Wednesday, June 29, 2011

Win 2008 Terminal Server Network App Crashing

How many Microsoft Developers does it take to change a lightbulb? None. They just make darkness the new standard.

You can no longer safely run applications from a network location in Windows 2008 & R2 terminal server. When a user opens a program across the network and logs off, it will crash the program for all other users running it on the same server.  It appears that Microsoft is no longer supporting functionality that has been present for 20+ years and is not going to fix the bug due to "Architectural Changes" in Windows 2008.

Here is a summary of the issue:
  1. When a user opens any network application in a 2008 or R2 Terminal Server environment, the OS creates a File Control Block (FCB). The FCB is a handle that the OS uses to access the program file loaded into memory.

  2. If another user on the terminal server opens the same program, the OS will give the second user access to the first user’s FCB and access to that part of the original user’s memory space that stores the executable.

  3. When the first user logs off, all their FCB’s are dropped and become inaccessible to other users that were sharing them.

  4. The next action the remaining users perform in the program fails and it crashes the application because it cannot access the program files.

You can see this reported in the Application event log on two entries with the same time stamp:
  • Application Error, Event ID 1000 – “Faulting application xxxxx.exe, version xxxxx…”

  • Application Error, Event ID 1005 – “Windows cannot access the file for one of the following reasons: there is a problem with the network connection, the disk that the file is stored on, or the storage drivers installed on this computer; or the disk is missing. Windows closed the program XXXXX because of this error.”
Microsoft says the "New Standard" is to load applications locally or use a WebDAV share. Local install works ok in one or two-server environments, not so well in 400+ server environments. Applying program updates to multiple servers is an administrative nightmare and a waste of resources as your environment grows. And WebDAV? Really?

We've gotten past Microsoft's Offshore Support Defense Forces and we're finally in discussions with high-level US engineers at Microsoft. We're attempting to convince them of the gravity of the issue and to resolve it. The engineers have acknowledged that they have received multiple reports of the issue but that MS development is refusing to fix it.
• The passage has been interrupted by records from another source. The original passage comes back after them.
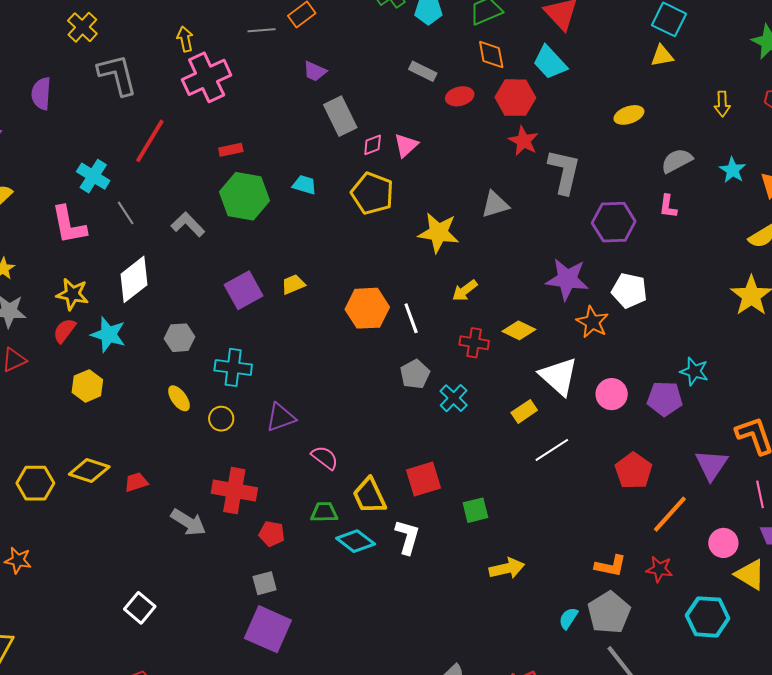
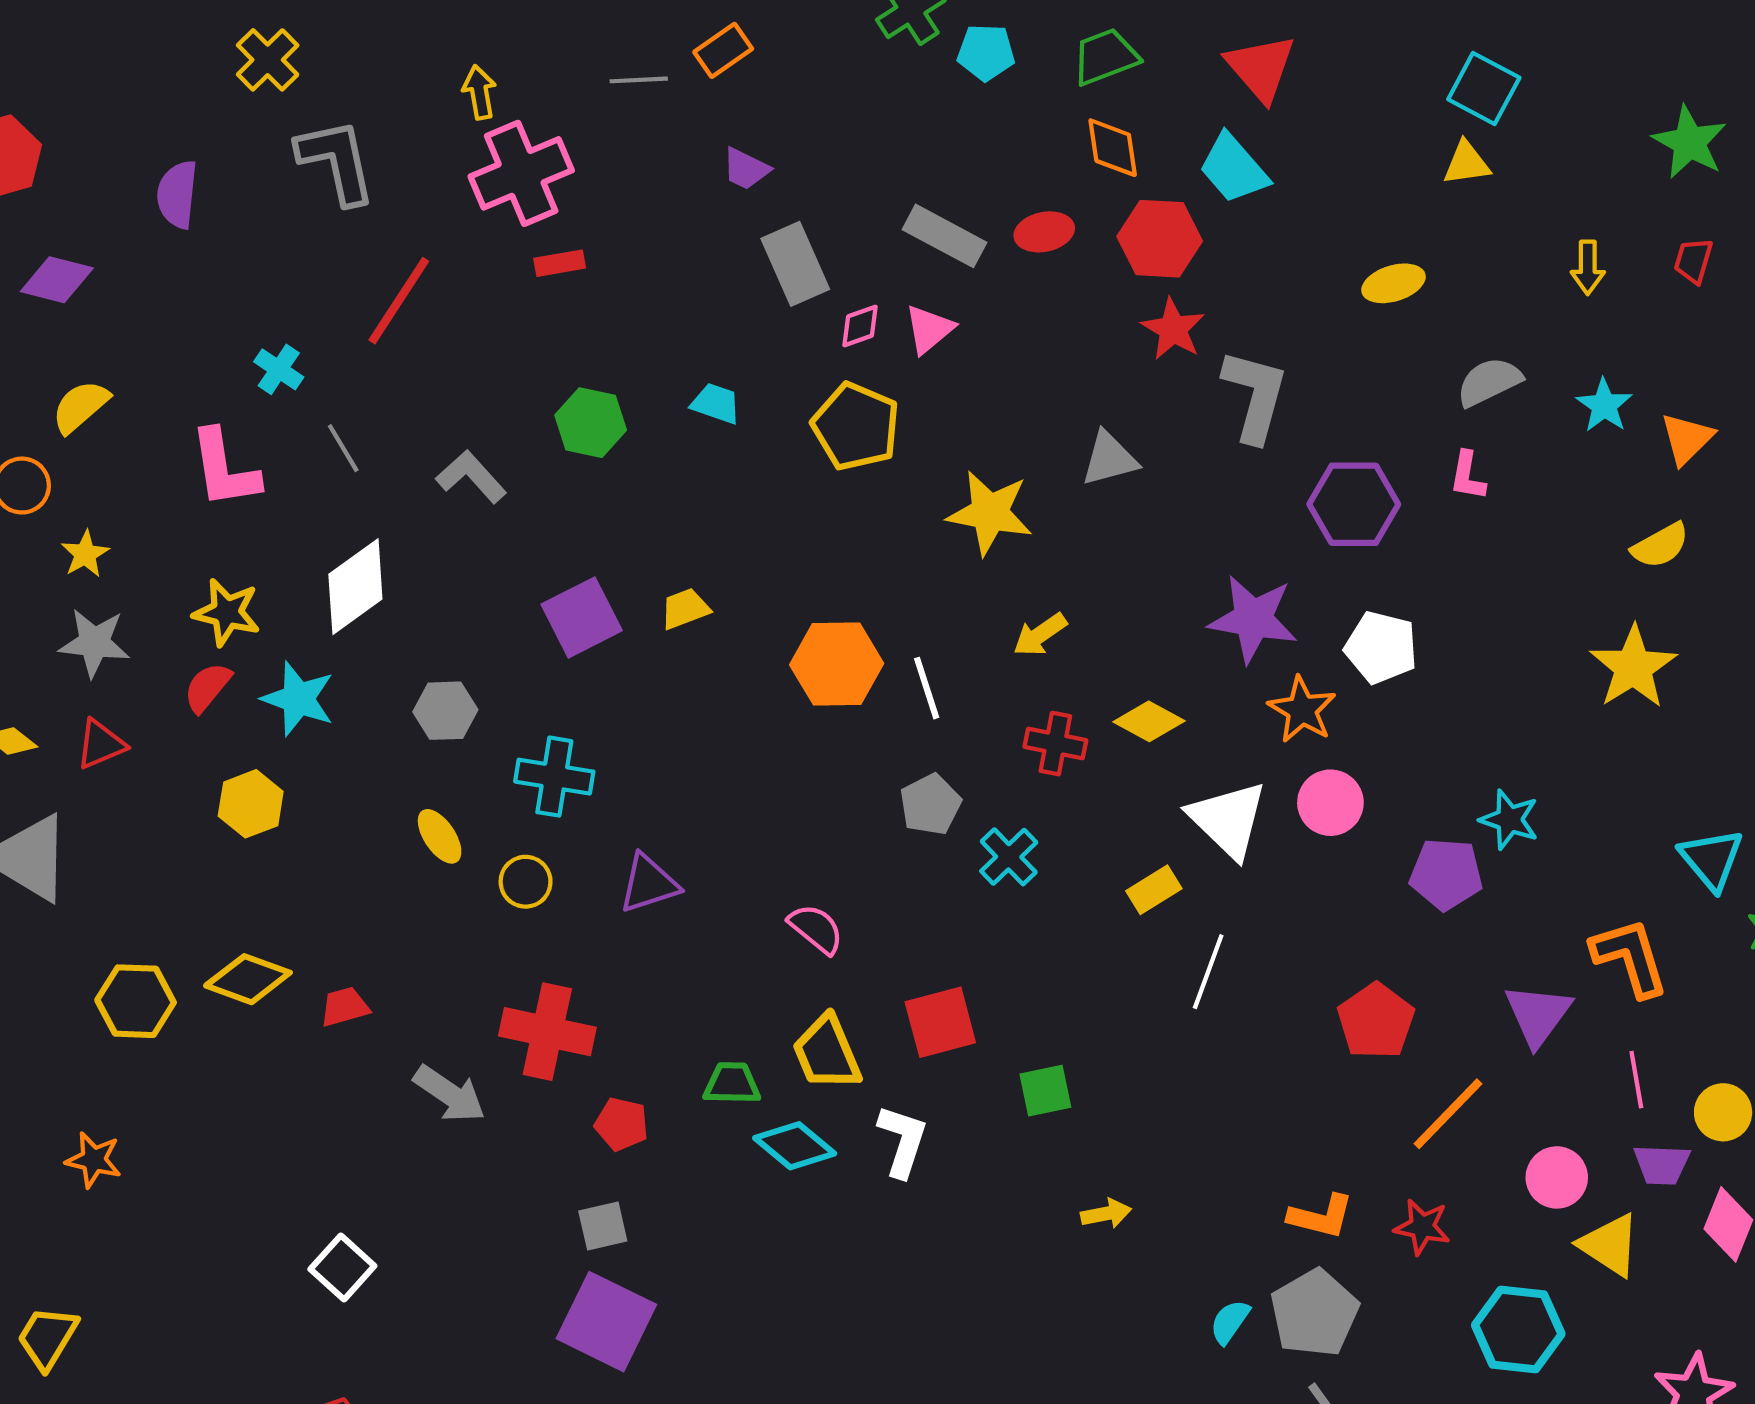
gray rectangle: (423, 71) -> (945, 236), moved, size x1.4
red rectangle: (231, 150) -> (560, 263), moved
cyan cross: (93, 176) -> (279, 369), size x0.7
green hexagon: (244, 196) -> (591, 423), size x0.7
pink circle: (612, 394) -> (1330, 803), moved
white line: (552, 450) -> (1208, 972), turned -39
pink semicircle: (325, 458) -> (816, 929), moved
yellow arrow: (507, 568) -> (1106, 1214), size x0.7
They said that the bug is coded deep in the 2008 OS and would require architectural redesign, so they are reluctant to make any changes. It looks like they tried to fix it in 2008 R2, because it now shares the FCB of the last user who opened the program file instead of the first, but it still crashes when they log off before another user grabs the ball.

It seems like they forked in the wrong direction and locked themselves in a faulty design.

Update - 2016.11.03 - The Microsoft KB article 2536487 states that Windows Server 2016 fixes this issue.  If you have installed Windows 2016 and verified that this is fixed, I would love to hear from you in the comments.  Thanks!

Update - 2012.05.01 - Multiple responders have reported that accessing the network files over a DFS share eliminates the FCB errors.  See comments below.

Update - 2011.09.23 - We have had some success running the programs from a UNC path instead of using the mapped network drive.  This is still in testing, but I believe you may also need to remove the mapped drive to eliminate the application crashes. If this works in your environment, please post back in the comments.